Kate Bedingfield, White House communications director, said in news reports earlier this week an “influx” is expected when Title 42 is lifted.

 

“We have every expectation that when the CDC ultimately decides it’s appropriate to lift Title 42, there will be an influx of people to the border,” she said. “And so we are doing a lot of work to plan for that contingency.”

 

According to the Department of Homeland Security (DHS), over the course of 2021 Border Patrol agents carried out 1,111,609 expulsions under Title 42, including over 150,000 parents and children traveling as a family.

 

“The broad use of Title 42 has not only had a negative effect on asylum seekers, it also paradoxically served to increase the number of border crossings,” the DHS said.
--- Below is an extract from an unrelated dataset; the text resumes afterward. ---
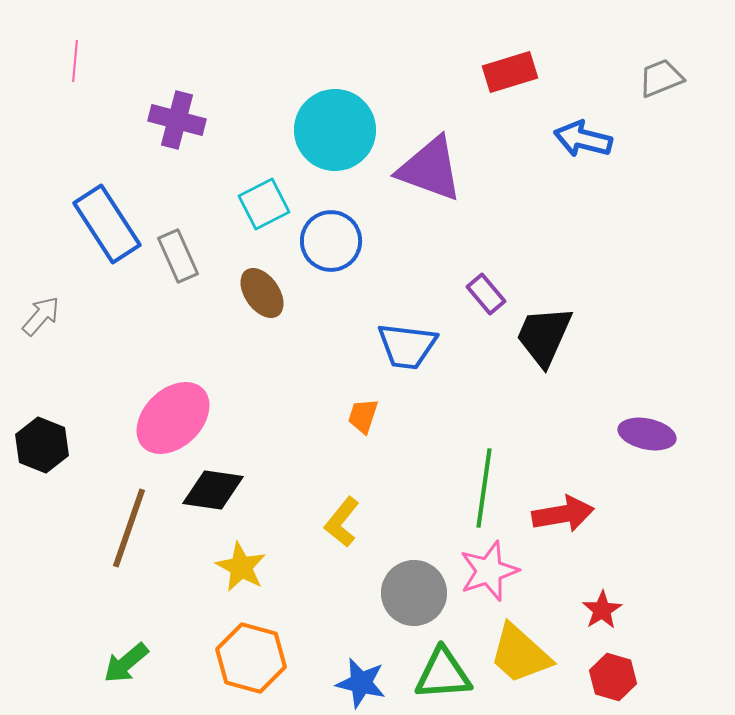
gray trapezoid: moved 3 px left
That’s because it has created a situation in which many people expelled back to Mexico make at least one additional attempt to cross the border.

 

The DHS said it is implementing a comprehensive strategy to address a potential increase in the number of border encounters.

 

According to the agency’s website, “The strategy includes: 1) Acquiring and deploying resources to address increased volumes; 2) Delivering a more efficient and fair immigration process; 3) Processing and removing those who do not have valid claims; and 4) Working with other countries in the Western Hemisphere to manage migration and address root causes.”

 

In its fiscal year 2022 appropriations bill, Congress provided an additional $1.45 billion for a potential Southwest border surge.

 

“There is broad agreement that our immigration system is fundamentally broken. The Biden-Harris Administration continues to call on Congress to pass legislation that holistically addresses the root causes of migration, fixes the immigration system, and strengthens legal pathways,” the agency said.